Dr. Carter’s voice, gentle and close to her ear: “Deep breath, Alex. You’re doing great.”
A gloved finger, slick with lube, circled once, twice, then pressed inside. She felt herself open easily (too easily), felt the shameful rush of warmth between her legs that the sedation only dulled, not erased.
“Very relaxed,” he murmured, clinical but not unkind. “That makes this much easier.”
The anoscope slid in (short, cold, wider than a finger). A subtle stretch, then pressure as he angled it. Light flooded her rectum; she could see the glow through her closed eyelids.
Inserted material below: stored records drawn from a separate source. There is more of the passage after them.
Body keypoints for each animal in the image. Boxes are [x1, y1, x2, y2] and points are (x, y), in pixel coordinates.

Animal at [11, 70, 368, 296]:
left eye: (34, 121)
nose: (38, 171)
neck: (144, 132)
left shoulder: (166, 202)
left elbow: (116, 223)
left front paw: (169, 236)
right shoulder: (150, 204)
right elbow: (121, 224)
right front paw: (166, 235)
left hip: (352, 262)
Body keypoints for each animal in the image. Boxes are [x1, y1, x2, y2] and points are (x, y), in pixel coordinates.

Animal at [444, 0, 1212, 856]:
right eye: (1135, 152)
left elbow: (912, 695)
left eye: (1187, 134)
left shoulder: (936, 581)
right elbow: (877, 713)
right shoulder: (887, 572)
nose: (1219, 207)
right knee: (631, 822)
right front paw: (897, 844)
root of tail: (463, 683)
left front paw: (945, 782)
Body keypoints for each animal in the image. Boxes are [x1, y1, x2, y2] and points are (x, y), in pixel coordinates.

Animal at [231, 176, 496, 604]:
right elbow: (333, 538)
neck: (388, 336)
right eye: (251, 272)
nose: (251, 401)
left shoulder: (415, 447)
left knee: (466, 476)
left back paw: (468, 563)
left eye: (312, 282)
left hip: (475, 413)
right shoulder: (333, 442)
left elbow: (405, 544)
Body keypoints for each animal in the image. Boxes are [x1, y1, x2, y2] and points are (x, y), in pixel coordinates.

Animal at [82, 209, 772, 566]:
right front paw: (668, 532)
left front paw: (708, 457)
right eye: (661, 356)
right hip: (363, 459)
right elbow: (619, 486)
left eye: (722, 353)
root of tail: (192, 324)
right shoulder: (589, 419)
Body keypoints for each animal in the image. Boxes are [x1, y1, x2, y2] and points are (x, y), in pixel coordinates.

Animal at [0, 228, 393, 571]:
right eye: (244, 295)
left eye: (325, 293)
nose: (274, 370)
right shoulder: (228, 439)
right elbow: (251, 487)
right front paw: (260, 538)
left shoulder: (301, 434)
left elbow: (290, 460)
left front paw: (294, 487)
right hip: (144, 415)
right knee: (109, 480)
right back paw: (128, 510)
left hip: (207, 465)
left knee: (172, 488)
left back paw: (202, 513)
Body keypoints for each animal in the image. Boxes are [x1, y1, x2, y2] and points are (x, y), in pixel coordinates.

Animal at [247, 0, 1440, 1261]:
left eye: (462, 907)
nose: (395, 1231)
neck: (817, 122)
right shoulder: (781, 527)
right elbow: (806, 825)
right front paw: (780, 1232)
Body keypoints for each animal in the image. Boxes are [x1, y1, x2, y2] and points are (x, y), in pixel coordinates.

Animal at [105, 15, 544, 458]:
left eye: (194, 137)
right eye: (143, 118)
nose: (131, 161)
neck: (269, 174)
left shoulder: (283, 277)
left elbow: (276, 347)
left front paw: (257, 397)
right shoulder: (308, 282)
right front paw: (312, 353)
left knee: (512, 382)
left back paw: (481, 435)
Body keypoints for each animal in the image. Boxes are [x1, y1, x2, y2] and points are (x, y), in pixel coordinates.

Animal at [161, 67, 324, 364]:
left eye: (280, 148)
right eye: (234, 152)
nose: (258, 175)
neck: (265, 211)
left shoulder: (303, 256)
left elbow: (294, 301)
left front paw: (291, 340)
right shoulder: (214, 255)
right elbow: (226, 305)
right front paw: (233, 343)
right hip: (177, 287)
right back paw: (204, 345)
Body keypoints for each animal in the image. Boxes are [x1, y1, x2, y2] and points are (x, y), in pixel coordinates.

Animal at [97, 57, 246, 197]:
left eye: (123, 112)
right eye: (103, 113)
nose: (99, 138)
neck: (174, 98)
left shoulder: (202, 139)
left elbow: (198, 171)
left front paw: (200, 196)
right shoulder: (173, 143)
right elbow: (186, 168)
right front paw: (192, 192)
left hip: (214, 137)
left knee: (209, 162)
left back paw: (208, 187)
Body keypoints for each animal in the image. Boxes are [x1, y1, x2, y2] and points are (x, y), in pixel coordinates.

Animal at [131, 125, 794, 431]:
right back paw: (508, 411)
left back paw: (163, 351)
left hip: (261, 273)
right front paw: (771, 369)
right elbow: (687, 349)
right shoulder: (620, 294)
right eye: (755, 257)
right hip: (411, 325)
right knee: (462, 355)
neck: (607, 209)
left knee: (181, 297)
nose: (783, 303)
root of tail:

“Small residual internal hemorrhoid,” he said, half to himself, half to the nurse. “No active bleeding. Mucosa looks mostly healthy… hold on.”
A pause. The instrument rotated slightly.
“There’s a polypoid lesion about six centimeters in, pedunculated, maybe eight millimeters. We’ll need the sigmoidoscope to snare it.”
Alex floated, mortified even through the drugs, because she could feel herself getting wetter. The stretch, the fullness, the helpless exposure (her body was responding exactly the way she’d dreaded).
She heard the soft clink of metal. The anoscope withdrew. Then something longer, smoother, unmistakably thicker pressed against her.
“Breathe out for me, Alex.”
The rigid sigmoidoscope slid home in one slow, controlled push. The sensation was huge (not painful, but undeniable). She felt every inch as it traveled deeper than anything ever had, the cold metal warming inside her, the subtle ridges pressing against sensitive walls.
A tiny, involuntary moan escaped her throat.
She froze in horror.
Dr. Carter’s hand settled lightly on her hip again, steadying. “You’re okay. Totally normal reaction to the scope. Happens all the time.”
His voice was matter-of-fact, but there was a trace of warmth that made her want to die.
On the monitor she could hear the faint click of photographs being taken, the soft whir of the snare loop closing around the polyp. A brief tug deep inside her, then release.
“Got it. Benign-looking, but we’ll send it to pathology of course.”
The scope eased out slowly, inch by inch, the drag maddeningly intimate. When the tip finally slipped free, Alex’s anus fluttered closed around nothing, and she felt a trickle of lube (and worse) slide down toward her vulva.
A warm cloth wiped her gently, clinically. The nurse covered her with a blanket.
Dr. Carter’s voice again, closer now. “All done. You did beautifully. We’ll have results in a few days, but I’m not worried. Take your time waking up.”
Alex lay there, face burning beneath the oxygen mask, the ghost pressure of the scope still inside her, her clit throbbing in time with her pulse.
She had never been more mortified in her life.
And she had never, ever been more turned on.
When the nurse finally helped her sit up twenty minutes later, legs wobbly, Dr. Carter was gone. There was only a handwritten note on the discharge papers:
Polyp removed – likely harmless. Call if you have any questions at all. You were an excellent patient. —N. Carter, MD
Alex stared at the note until the letters blurred, then stuffed it into her purse like contraband.
She wasn’t sure whether she wanted the floor to swallow her… or whether she was already counting the days until the follow-up visit.